China has an agenda that doesn’t include adhering to Western sanctions on Russian oil. It is helping fund Russia’s invasion of Ukraine by stepping up Russian oil purchases.
China also irked the G-7. The communique from the June 28 summit pushed back against China’s claims in the South China Sea. They wrote “We remain seriously concerned about the situation in the East and South China Seas. We strongly oppose any unilateral attempts to change the status quo by force or coercion that increase tensions. We stress that there is no legal basis for China’s expansive maritime claims.

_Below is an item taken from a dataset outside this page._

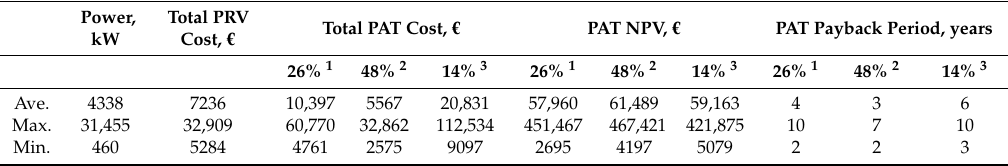
Table 2. PRV / PAT analysis in case study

Fed officials are now talking about raising interests above the “neutral rate” and analysts predict another 0.75% rate increase July 27 and a 0.50 or 0.75% move in September. That sparked a lot of talk about a recession. It is a big stretch to imagine that the same cabal of bankers that didn’t understand low inflation, then missed all the signs of a building inflation problem are capable to engineering any type of economic landing that doesn’t involve “crash.”
The long term S&P 500 technicals suggest that the index could drop to 2760, and still be in an uptrend from the Financial Crisis low of 676.
It ain’t over until the fat lady sings, and with 20/20 hindsight, we will know when she takes the stage.